§ ASSIGNMENT:
Please set down the line that contains "13: (806, 235)" and every line below it through the last, exactly as written, with no other lines.

§ EXTRACTED INFORMATION:
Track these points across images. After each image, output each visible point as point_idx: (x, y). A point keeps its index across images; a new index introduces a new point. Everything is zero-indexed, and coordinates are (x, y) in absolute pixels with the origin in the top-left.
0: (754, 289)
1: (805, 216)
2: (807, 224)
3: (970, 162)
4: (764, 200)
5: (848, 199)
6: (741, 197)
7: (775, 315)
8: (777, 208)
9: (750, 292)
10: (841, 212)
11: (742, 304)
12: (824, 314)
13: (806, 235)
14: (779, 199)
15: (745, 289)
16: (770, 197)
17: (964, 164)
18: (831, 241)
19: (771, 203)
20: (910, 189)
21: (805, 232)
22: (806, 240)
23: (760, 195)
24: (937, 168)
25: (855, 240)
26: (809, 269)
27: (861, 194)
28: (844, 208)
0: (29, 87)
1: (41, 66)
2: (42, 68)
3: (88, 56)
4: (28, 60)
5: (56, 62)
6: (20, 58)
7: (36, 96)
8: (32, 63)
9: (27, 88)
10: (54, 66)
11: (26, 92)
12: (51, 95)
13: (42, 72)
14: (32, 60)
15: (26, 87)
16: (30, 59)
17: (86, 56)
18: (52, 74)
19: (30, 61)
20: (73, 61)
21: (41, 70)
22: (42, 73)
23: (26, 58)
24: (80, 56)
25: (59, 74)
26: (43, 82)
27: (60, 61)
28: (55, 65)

§ TASK RESPONSE:
13: (806, 235)
14: (779, 199)
15: (745, 289)
16: (770, 197)
17: (964, 164)
18: (831, 241)
19: (771, 203)
20: (910, 189)
21: (805, 232)
22: (806, 240)
23: (760, 195)
24: (937, 168)
25: (855, 240)
26: (809, 269)
27: (861, 194)
28: (844, 208)
0: (29, 87)
1: (41, 66)
2: (42, 68)
3: (88, 56)
4: (28, 60)
5: (56, 62)
6: (20, 58)
7: (36, 96)
8: (32, 63)
9: (27, 88)
10: (54, 66)
11: (26, 92)
12: (51, 95)
13: (42, 72)
14: (32, 60)
15: (26, 87)
16: (30, 59)
17: (86, 56)
18: (52, 74)
19: (30, 61)
20: (73, 61)
21: (41, 70)
22: (42, 73)
23: (26, 58)
24: (80, 56)
25: (59, 74)
26: (43, 82)
27: (60, 61)
28: (55, 65)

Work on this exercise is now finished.